▸ Exercise instructions:
A - Decide whether each statement agrees with the piece on attention in medicine below, answering yes or no and quoting the deciding words: (i) the niece had a high fever and a cough; (ii) the patient with the brain tumor was met on a cardiology service; (iii) the patient had to choose between losing the ability to read or to hear on that side.
B - In the piece on attention in medicine below, what did the niece ask in the background?

** Opening Document segment block **

Last week, my sister texted me, concerned that her daughter (my ridiculously cute niece:) had a high fever and a cough. As I gathered the history and started working through the mental algorithms for what could be wrong, I happened to catch my niece’s voice in the background. She simply asked “What is that?” I think I have may have gotten more information from that audio signal than almost anything else in her story. Why? People who feel very sick are not curious. One of the things we learned in evaluating pediatric fever is that the exact tempertature is not as important as how the child appears. That takes observation, attention. I appreciate that because it feels clinical. A computer can work through algorithms but a only a clinician can be a medical Sherlock Holmes and notice personal, intangible atrributes that crack the “case.”

Paying attention matters not only in diagnosis but treatment. While on a neurosurgery service last year, I encountered a patient who required an operation to remove a brain tumor. Due to the tumor size and location, the patient had a devastating choice, to either lose the ability to read or to hear on that side, depending on which surgical approach was taken. Losing hearing or reading is more than a medical choice, it is a human one. One must ask the difficult question of which option would reduce one’s sense of self more profoundly. This question is approached by a patient who pays real attention to who she is, as well as family members and yes, doctors, who have done the same. No matter our profession, we will learn the same algorithms: law students learn the law, pharmacy students learn the drug mechanisms, but effective decision making in the grey areas seems to reward those who pay close attention to the nuances that no curriculum can adequately capture. Even in the enrichment professions, the actor who not only knows the lines but pays attention to the demands of the performance moment will respond with that spontaneous artistic choice that we recognize as brilliance . . .

** Closing Document segment block **
** Opening Given entries block **

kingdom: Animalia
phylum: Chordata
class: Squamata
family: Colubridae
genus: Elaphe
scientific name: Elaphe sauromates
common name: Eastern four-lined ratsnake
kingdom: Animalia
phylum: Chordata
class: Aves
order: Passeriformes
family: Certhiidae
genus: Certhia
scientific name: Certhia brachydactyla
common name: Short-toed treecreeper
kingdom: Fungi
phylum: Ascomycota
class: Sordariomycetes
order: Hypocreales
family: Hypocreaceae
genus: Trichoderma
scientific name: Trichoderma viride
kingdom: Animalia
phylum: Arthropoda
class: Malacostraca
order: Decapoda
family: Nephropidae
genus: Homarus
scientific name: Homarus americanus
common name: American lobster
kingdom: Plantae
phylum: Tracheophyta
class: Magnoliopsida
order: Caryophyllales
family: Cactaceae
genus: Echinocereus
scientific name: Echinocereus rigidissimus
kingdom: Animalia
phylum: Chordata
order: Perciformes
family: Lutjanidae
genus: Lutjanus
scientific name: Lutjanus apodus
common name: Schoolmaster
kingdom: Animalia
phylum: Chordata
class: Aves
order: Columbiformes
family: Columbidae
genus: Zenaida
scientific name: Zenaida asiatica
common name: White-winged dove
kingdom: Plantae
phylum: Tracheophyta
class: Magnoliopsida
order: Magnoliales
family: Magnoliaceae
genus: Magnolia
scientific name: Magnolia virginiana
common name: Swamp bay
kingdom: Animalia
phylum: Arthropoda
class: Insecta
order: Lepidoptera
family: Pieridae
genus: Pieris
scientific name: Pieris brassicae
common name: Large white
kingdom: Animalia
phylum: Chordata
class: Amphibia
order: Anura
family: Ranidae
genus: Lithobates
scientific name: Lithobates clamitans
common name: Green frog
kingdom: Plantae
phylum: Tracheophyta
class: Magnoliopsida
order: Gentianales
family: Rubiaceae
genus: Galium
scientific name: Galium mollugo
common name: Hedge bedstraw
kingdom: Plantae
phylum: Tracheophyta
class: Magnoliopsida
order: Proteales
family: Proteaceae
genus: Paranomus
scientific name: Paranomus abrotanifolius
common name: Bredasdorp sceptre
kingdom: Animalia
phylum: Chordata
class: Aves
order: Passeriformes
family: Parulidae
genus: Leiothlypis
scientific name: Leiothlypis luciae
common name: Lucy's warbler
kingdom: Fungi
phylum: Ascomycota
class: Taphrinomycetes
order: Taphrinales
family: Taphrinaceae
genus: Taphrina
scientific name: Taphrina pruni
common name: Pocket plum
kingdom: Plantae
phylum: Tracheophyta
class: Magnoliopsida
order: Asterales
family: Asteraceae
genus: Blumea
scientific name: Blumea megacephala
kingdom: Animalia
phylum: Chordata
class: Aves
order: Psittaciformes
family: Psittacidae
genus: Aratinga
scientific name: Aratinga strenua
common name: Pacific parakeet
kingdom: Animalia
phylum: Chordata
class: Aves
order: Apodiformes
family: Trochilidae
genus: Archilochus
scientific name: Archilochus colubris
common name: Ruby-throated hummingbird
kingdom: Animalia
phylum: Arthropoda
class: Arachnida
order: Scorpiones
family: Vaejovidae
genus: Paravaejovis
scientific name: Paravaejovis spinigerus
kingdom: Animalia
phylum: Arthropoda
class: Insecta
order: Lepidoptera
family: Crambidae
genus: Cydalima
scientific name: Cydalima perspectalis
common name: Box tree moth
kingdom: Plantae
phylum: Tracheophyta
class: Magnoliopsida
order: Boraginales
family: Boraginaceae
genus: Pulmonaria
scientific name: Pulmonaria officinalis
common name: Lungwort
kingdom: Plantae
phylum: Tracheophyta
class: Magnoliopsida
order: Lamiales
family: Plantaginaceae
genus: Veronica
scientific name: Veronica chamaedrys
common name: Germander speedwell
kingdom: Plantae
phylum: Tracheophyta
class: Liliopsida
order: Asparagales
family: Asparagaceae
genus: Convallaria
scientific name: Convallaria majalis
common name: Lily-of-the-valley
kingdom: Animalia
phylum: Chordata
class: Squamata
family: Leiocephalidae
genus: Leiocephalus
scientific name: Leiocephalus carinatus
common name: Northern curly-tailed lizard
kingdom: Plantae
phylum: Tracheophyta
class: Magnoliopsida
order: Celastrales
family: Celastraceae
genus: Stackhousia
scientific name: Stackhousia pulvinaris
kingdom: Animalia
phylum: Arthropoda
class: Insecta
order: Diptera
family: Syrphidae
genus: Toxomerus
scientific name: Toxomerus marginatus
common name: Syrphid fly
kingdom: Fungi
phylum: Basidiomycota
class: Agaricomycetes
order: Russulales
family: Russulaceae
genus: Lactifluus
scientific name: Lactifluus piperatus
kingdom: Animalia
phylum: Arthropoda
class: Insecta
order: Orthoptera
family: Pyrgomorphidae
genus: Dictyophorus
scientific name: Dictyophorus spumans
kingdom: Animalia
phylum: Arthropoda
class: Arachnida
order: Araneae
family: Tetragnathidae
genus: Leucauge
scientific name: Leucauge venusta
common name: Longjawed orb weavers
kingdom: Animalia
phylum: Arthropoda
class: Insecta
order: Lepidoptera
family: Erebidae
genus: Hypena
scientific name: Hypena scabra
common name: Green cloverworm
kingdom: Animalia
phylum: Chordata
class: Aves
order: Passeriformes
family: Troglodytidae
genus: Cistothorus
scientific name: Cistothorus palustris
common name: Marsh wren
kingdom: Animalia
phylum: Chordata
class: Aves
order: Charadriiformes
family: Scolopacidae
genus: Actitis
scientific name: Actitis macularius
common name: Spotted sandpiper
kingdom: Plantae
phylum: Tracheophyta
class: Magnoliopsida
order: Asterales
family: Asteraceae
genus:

** Closing Given entries block **

▸ Task responses:
A -
(i) Yes: "had a high fever and a cough"
(ii) No: "While on a neurosurgery service last year"
(iii) Yes: "to either lose the ability to read or to hear on that side"

B - She asked, "What is that?"